* [EXERCISE AIM]
Change "tree with green leaves" to "green-leafed tree" throughout the stretch from the line containing "Only one entry" through the line containing "Answer: parked car at [1067,583,1138,636]". Return only those lines, with everything else left unchanged.

* [Stored records]
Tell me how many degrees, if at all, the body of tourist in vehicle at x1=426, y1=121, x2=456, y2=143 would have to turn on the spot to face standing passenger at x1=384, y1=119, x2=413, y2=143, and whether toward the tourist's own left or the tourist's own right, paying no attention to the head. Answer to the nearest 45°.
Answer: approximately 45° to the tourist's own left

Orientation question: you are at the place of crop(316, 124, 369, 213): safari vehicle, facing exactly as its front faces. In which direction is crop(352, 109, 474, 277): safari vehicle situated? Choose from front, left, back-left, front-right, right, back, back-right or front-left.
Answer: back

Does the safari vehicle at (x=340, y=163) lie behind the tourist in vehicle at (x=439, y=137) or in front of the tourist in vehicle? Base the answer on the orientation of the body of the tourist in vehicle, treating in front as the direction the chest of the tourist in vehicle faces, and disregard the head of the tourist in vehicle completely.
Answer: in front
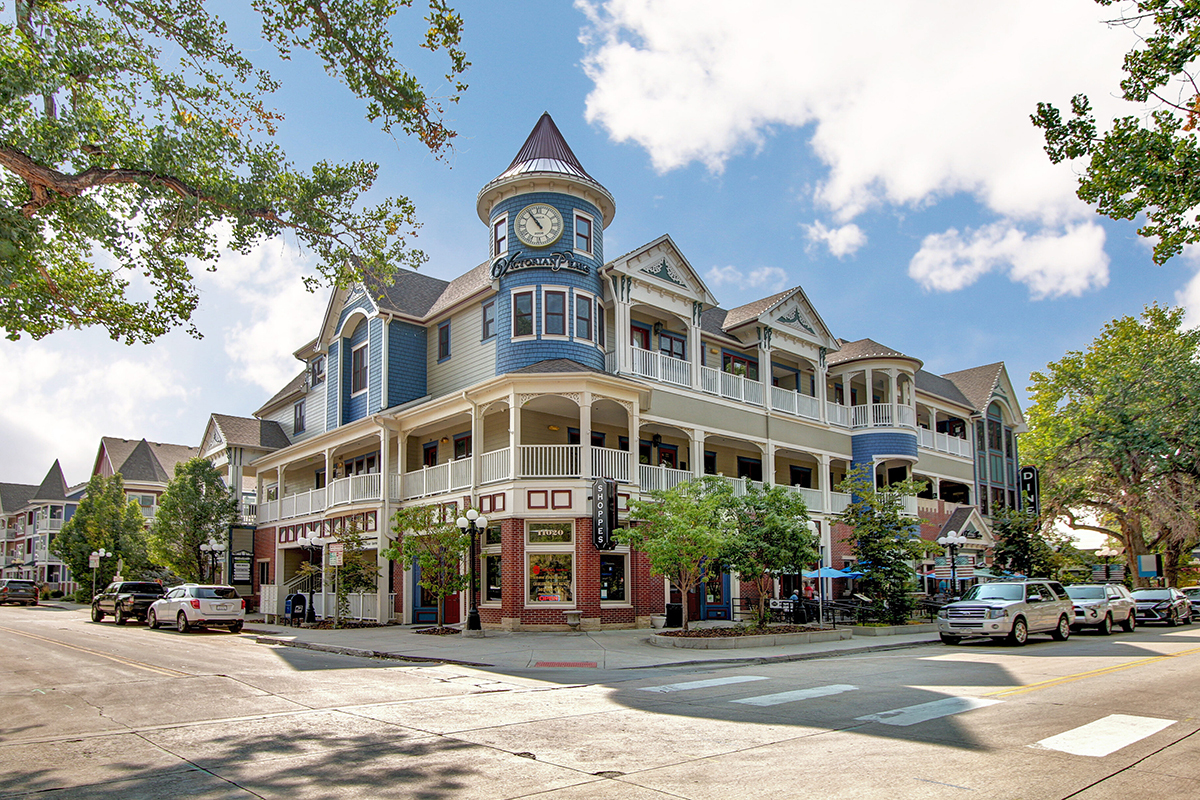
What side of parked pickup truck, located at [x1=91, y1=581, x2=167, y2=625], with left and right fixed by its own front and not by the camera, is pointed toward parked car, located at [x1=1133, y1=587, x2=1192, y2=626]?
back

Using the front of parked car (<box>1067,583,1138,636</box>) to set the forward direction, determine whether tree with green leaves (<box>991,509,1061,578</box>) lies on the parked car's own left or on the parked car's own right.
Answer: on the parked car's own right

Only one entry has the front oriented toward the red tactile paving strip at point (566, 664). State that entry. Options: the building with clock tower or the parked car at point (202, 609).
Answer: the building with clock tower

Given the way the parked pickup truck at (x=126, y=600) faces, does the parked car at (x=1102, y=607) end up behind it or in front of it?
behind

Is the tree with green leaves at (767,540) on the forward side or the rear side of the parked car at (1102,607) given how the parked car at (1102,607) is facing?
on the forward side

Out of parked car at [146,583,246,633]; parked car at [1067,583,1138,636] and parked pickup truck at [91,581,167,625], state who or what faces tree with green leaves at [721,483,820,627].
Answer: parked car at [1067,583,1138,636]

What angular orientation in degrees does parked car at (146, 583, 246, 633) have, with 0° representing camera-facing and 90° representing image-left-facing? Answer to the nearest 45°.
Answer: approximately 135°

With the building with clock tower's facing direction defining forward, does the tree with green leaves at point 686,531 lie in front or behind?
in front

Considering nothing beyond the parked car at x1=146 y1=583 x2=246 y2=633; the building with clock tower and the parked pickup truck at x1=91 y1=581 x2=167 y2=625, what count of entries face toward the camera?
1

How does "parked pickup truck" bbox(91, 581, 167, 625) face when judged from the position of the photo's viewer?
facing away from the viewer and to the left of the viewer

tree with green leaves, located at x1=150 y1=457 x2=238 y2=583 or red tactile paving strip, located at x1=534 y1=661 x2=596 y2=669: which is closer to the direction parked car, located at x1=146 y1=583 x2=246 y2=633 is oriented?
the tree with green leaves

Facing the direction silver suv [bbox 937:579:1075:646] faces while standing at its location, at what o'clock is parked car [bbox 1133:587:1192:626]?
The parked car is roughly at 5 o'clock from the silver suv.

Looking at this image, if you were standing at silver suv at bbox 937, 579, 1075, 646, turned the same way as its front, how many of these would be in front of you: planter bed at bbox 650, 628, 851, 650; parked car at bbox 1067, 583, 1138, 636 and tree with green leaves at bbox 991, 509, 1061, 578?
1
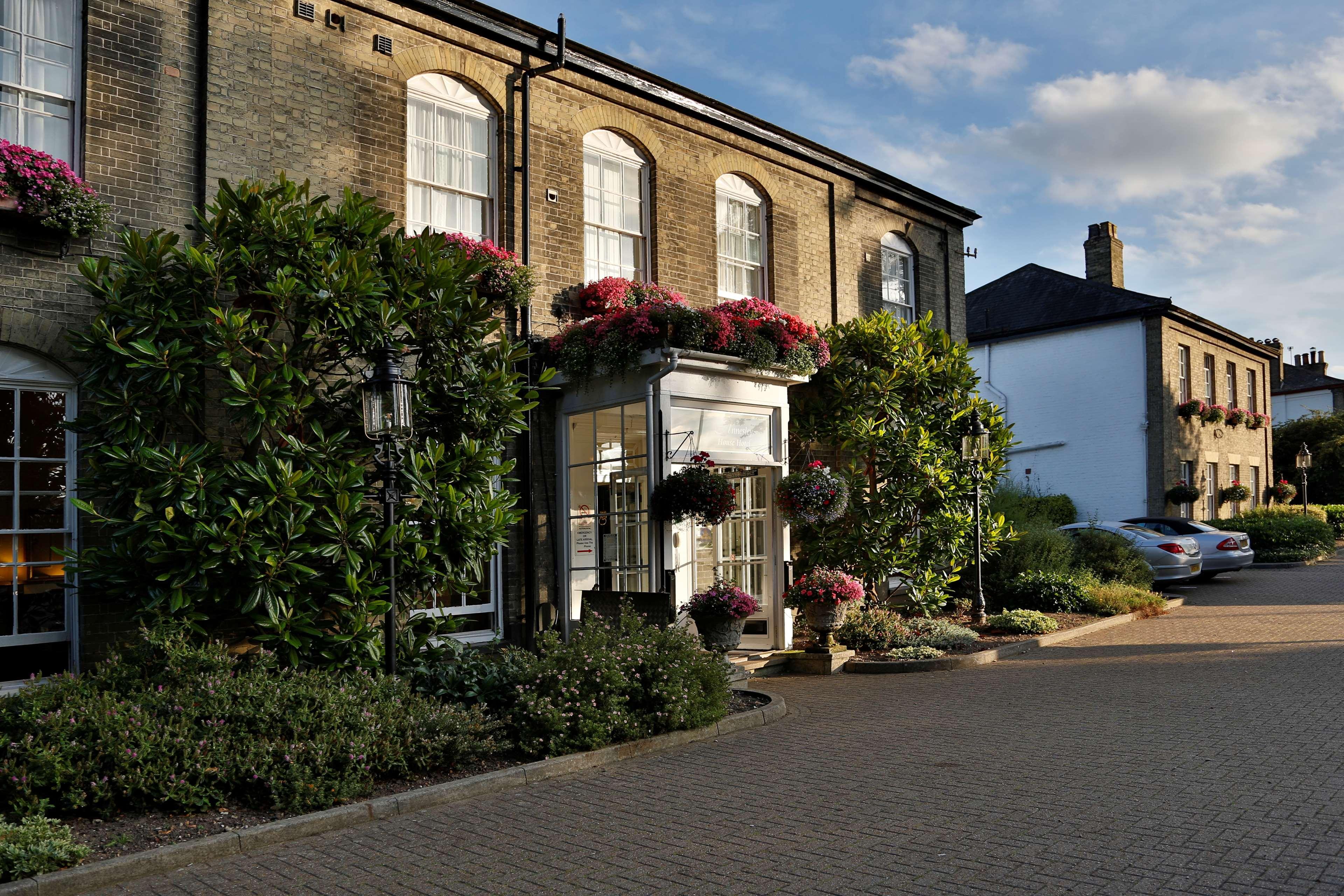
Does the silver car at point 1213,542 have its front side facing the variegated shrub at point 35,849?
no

---

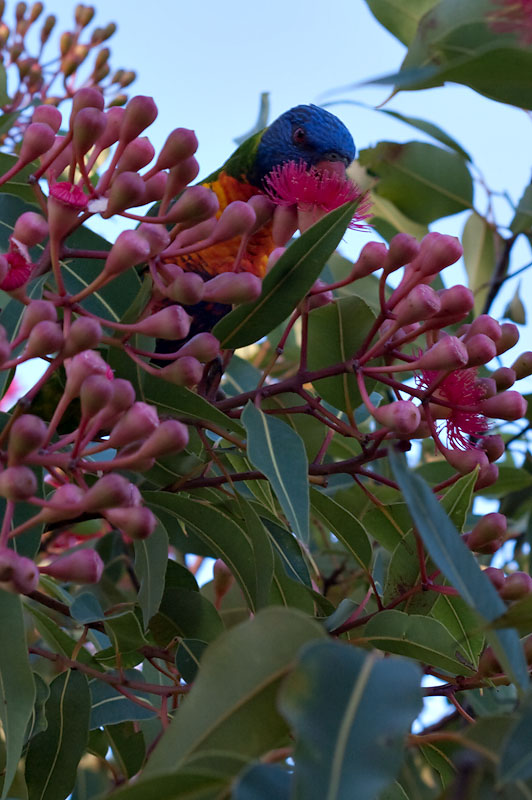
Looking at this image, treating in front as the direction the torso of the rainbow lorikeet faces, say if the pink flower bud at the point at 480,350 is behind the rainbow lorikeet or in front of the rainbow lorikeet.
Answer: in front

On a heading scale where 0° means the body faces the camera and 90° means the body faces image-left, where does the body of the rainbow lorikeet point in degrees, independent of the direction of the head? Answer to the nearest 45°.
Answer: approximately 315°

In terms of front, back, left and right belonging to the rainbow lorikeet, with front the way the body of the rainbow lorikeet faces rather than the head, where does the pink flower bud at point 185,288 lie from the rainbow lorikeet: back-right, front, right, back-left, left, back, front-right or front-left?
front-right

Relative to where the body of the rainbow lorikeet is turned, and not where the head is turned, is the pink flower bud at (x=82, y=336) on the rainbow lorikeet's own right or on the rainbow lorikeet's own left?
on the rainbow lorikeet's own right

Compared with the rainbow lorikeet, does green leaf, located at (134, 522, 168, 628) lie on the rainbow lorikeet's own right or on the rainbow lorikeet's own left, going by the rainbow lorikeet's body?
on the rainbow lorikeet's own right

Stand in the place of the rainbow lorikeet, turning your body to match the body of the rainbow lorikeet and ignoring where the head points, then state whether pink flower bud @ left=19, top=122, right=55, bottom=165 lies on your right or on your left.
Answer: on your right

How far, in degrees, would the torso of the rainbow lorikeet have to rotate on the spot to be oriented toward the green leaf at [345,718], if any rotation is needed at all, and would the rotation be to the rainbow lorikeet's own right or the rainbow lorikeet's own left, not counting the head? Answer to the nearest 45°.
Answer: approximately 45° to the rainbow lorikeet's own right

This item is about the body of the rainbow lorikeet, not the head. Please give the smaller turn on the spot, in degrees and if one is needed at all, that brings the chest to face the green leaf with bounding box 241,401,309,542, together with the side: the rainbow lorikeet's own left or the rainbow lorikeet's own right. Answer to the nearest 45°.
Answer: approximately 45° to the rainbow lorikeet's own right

---

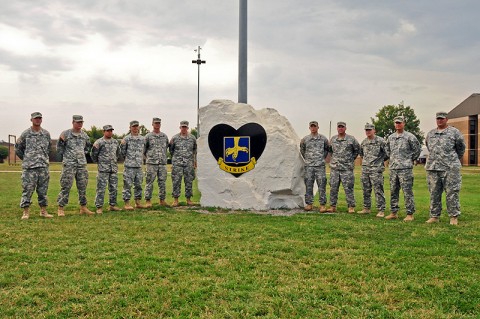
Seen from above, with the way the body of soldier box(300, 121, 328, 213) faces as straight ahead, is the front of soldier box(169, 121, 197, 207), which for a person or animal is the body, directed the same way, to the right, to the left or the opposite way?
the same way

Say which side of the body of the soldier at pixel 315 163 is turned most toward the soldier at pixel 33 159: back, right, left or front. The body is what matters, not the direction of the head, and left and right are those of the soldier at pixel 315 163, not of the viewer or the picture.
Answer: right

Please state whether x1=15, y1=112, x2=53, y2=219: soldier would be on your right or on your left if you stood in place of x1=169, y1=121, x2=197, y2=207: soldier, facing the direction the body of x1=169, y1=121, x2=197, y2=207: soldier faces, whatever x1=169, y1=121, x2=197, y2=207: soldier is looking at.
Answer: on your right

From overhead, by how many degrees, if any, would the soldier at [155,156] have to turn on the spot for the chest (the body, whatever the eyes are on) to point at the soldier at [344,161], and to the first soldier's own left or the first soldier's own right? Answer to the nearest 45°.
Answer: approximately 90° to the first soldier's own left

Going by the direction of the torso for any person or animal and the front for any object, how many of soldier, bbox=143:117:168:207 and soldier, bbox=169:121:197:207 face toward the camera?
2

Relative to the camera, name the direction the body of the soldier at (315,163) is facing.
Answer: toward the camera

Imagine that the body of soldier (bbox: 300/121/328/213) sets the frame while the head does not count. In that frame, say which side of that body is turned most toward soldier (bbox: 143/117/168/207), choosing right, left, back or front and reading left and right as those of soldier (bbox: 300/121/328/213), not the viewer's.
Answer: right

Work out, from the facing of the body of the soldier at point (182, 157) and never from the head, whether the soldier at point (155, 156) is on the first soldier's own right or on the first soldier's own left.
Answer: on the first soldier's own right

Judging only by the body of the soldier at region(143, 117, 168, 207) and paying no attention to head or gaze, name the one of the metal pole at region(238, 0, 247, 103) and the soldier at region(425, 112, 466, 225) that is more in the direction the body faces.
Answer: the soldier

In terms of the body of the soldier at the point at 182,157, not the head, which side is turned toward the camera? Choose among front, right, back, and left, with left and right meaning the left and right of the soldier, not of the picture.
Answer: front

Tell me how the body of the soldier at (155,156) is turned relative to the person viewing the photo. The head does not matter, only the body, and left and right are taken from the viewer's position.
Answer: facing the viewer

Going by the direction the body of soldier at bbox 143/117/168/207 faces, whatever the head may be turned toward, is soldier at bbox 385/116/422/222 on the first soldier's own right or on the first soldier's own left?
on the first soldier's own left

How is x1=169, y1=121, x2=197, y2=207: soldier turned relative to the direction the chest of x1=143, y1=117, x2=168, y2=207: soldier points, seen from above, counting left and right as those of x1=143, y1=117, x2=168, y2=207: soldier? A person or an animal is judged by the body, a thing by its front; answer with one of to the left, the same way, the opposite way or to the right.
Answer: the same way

* [RESPONSE TO THIS EXERCISE]
Only one entry has the front oriented toward the red tactile paving strip at point (566, 664). State that entry. Options: the building with clock tower or the parked car at point (202, 609).
Answer: the building with clock tower

Given the way the parked pickup truck at (x=126, y=600) faces, does the parked car at (x=1102, y=607) end up behind it or in front of it?
behind

Is the green-leafed tree at (767,540) on the forward side or the rear side of the parked car at (1102,607) given how the parked car at (1102,607) is facing?
on the forward side

Out of parked car at [146,583,246,633]; parked car at [1067,583,1138,636] and parked pickup truck at [91,581,167,625], state who or what faces green-leafed tree at [721,483,820,627].
Answer: parked car at [1067,583,1138,636]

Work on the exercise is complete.